→ Work to complete
An identical reprint of the entire listing below is expected.

→ Data for the task

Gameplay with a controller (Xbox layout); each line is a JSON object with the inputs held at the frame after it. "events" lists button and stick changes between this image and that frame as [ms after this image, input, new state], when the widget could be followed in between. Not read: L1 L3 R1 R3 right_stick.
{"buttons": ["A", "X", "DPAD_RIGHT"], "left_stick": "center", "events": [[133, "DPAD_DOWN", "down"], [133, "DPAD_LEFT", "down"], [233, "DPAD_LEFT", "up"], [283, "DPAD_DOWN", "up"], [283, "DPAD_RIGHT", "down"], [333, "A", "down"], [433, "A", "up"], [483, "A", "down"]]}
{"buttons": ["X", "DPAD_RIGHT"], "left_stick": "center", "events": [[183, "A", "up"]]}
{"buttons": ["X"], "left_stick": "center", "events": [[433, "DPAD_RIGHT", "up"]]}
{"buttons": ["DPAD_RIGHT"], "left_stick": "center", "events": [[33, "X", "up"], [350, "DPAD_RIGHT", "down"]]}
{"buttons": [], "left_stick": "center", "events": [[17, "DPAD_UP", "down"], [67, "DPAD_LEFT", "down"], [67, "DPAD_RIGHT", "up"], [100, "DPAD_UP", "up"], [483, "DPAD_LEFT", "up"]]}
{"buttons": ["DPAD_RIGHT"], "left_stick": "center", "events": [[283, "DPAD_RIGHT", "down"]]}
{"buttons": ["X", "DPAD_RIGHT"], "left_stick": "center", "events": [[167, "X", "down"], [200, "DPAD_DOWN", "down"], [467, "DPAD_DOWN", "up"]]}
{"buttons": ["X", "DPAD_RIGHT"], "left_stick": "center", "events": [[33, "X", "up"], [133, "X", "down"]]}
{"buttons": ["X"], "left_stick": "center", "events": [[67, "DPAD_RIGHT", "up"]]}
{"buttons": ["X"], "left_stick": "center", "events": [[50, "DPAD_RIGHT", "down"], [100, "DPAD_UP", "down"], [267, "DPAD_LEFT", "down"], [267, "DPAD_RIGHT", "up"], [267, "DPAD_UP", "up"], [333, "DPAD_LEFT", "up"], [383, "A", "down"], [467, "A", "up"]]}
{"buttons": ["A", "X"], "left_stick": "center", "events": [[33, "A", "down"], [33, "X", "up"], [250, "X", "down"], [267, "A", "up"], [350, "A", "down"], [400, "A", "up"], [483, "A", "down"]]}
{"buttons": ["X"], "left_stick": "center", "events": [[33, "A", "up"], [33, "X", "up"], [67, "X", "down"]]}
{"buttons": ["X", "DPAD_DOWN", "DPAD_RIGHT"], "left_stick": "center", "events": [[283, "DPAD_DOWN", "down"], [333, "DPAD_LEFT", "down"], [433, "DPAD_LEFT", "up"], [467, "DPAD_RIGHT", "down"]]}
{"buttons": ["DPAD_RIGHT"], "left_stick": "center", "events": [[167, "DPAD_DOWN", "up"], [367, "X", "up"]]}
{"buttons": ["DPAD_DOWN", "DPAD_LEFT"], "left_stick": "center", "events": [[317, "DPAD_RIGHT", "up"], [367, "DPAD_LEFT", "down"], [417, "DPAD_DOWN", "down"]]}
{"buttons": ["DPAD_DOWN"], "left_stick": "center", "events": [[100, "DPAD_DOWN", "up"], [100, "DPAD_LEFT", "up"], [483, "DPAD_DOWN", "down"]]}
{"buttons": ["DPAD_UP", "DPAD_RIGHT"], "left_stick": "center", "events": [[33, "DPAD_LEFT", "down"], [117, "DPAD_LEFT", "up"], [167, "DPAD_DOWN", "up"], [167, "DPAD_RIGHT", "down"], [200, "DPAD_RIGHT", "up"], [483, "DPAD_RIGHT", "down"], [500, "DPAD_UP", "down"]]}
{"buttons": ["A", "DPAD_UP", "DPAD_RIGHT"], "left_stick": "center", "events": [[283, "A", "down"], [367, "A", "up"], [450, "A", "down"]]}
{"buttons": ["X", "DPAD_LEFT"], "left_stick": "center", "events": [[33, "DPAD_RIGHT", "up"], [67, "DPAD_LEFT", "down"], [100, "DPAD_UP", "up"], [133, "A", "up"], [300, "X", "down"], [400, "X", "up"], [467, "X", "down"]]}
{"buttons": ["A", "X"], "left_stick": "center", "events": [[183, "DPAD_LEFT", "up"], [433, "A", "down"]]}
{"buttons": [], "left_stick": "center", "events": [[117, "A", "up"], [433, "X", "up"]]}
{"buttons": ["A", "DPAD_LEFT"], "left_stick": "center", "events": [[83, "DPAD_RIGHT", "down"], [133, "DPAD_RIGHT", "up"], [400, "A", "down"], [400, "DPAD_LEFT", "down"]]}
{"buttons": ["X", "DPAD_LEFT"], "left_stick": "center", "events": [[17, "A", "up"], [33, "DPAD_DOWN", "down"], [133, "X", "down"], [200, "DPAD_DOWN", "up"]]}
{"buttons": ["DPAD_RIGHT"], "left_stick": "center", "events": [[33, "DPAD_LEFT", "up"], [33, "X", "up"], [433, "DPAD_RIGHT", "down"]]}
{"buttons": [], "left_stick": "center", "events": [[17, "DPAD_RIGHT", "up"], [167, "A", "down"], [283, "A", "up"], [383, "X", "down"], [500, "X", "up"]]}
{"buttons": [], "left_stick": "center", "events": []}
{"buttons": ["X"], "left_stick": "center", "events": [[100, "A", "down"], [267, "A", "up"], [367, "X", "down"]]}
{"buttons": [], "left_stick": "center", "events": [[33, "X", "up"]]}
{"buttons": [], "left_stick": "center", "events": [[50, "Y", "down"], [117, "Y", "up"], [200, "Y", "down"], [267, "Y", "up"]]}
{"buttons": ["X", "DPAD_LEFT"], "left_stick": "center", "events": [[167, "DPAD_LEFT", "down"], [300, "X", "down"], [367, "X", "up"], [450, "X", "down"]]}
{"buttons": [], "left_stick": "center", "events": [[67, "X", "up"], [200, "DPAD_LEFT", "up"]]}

→ Your response
Gameplay with a controller (Xbox layout); each line is a JSON object with the inputs held at the frame after it. "events" lists button and stick changes between this image and that frame as [ms after this image, input, new state], when the widget could be followed in between. Not read: L1 L3 R1 R3 right_stick.
{"buttons": ["A", "X", "DPAD_RIGHT"], "left_stick": "center", "events": [[133, "DPAD_DOWN", "down"], [133, "DPAD_LEFT", "down"], [233, "DPAD_LEFT", "up"], [283, "DPAD_DOWN", "up"], [283, "DPAD_RIGHT", "down"], [333, "A", "down"], [433, "A", "up"], [483, "A", "down"]]}
{"buttons": ["X", "DPAD_RIGHT"], "left_stick": "center", "events": [[183, "A", "up"]]}
{"buttons": ["X"], "left_stick": "center", "events": [[433, "DPAD_RIGHT", "up"]]}
{"buttons": ["DPAD_RIGHT"], "left_stick": "center", "events": [[33, "X", "up"], [350, "DPAD_RIGHT", "down"]]}
{"buttons": [], "left_stick": "center", "events": [[17, "DPAD_UP", "down"], [67, "DPAD_LEFT", "down"], [67, "DPAD_RIGHT", "up"], [100, "DPAD_UP", "up"], [483, "DPAD_LEFT", "up"]]}
{"buttons": ["DPAD_RIGHT"], "left_stick": "center", "events": [[283, "DPAD_RIGHT", "down"]]}
{"buttons": ["X", "DPAD_RIGHT"], "left_stick": "center", "events": [[167, "X", "down"], [200, "DPAD_DOWN", "down"], [467, "DPAD_DOWN", "up"]]}
{"buttons": ["X", "DPAD_RIGHT"], "left_stick": "center", "events": [[33, "X", "up"], [133, "X", "down"]]}
{"buttons": ["X"], "left_stick": "center", "events": [[67, "DPAD_RIGHT", "up"]]}
{"buttons": ["X"], "left_stick": "center", "events": [[50, "DPAD_RIGHT", "down"], [100, "DPAD_UP", "down"], [267, "DPAD_LEFT", "down"], [267, "DPAD_RIGHT", "up"], [267, "DPAD_UP", "up"], [333, "DPAD_LEFT", "up"], [383, "A", "down"], [467, "A", "up"]]}
{"buttons": ["A", "X"], "left_stick": "center", "events": [[33, "A", "down"], [33, "X", "up"], [250, "X", "down"], [267, "A", "up"], [350, "A", "down"], [400, "A", "up"], [483, "A", "down"]]}
{"buttons": ["X"], "left_stick": "center", "events": [[33, "A", "up"], [33, "X", "up"], [67, "X", "down"]]}
{"buttons": ["X", "DPAD_DOWN", "DPAD_RIGHT"], "left_stick": "center", "events": [[283, "DPAD_DOWN", "down"], [333, "DPAD_LEFT", "down"], [433, "DPAD_LEFT", "up"], [467, "DPAD_RIGHT", "down"]]}
{"buttons": ["DPAD_RIGHT"], "left_stick": "center", "events": [[167, "DPAD_DOWN", "up"], [367, "X", "up"]]}
{"buttons": ["DPAD_DOWN", "DPAD_LEFT"], "left_stick": "center", "events": [[317, "DPAD_RIGHT", "up"], [367, "DPAD_LEFT", "down"], [417, "DPAD_DOWN", "down"]]}
{"buttons": ["DPAD_DOWN"], "left_stick": "center", "events": [[100, "DPAD_DOWN", "up"], [100, "DPAD_LEFT", "up"], [483, "DPAD_DOWN", "down"]]}
{"buttons": ["DPAD_UP", "DPAD_RIGHT"], "left_stick": "center", "events": [[33, "DPAD_LEFT", "down"], [117, "DPAD_LEFT", "up"], [167, "DPAD_DOWN", "up"], [167, "DPAD_RIGHT", "down"], [200, "DPAD_RIGHT", "up"], [483, "DPAD_RIGHT", "down"], [500, "DPAD_UP", "down"]]}
{"buttons": ["A", "DPAD_UP", "DPAD_RIGHT"], "left_stick": "center", "events": [[283, "A", "down"], [367, "A", "up"], [450, "A", "down"]]}
{"buttons": ["X", "DPAD_LEFT"], "left_stick": "center", "events": [[33, "DPAD_RIGHT", "up"], [67, "DPAD_LEFT", "down"], [100, "DPAD_UP", "up"], [133, "A", "up"], [300, "X", "down"], [400, "X", "up"], [467, "X", "down"]]}
{"buttons": ["A", "X"], "left_stick": "center", "events": [[183, "DPAD_LEFT", "up"], [433, "A", "down"]]}
{"buttons": [], "left_stick": "center", "events": [[117, "A", "up"], [433, "X", "up"]]}
{"buttons": ["A", "DPAD_LEFT"], "left_stick": "center", "events": [[83, "DPAD_RIGHT", "down"], [133, "DPAD_RIGHT", "up"], [400, "A", "down"], [400, "DPAD_LEFT", "down"]]}
{"buttons": ["X", "DPAD_LEFT"], "left_stick": "center", "events": [[17, "A", "up"], [33, "DPAD_DOWN", "down"], [133, "X", "down"], [200, "DPAD_DOWN", "up"]]}
{"buttons": ["DPAD_RIGHT"], "left_stick": "center", "events": [[33, "DPAD_LEFT", "up"], [33, "X", "up"], [433, "DPAD_RIGHT", "down"]]}
{"buttons": [], "left_stick": "center", "events": [[17, "DPAD_RIGHT", "up"], [167, "A", "down"], [283, "A", "up"], [383, "X", "down"], [500, "X", "up"]]}
{"buttons": [], "left_stick": "center", "events": []}
{"buttons": ["X"], "left_stick": "center", "events": [[100, "A", "down"], [267, "A", "up"], [367, "X", "down"]]}
{"buttons": [], "left_stick": "center", "events": [[33, "X", "up"]]}
{"buttons": [], "left_stick": "center", "events": [[50, "Y", "down"], [117, "Y", "up"], [200, "Y", "down"], [267, "Y", "up"]]}
{"buttons": ["X", "DPAD_LEFT"], "left_stick": "center", "events": [[167, "DPAD_LEFT", "down"], [300, "X", "down"], [367, "X", "up"], [450, "X", "down"]]}
{"buttons": [], "left_stick": "center", "events": [[67, "X", "up"], [200, "DPAD_LEFT", "up"]]}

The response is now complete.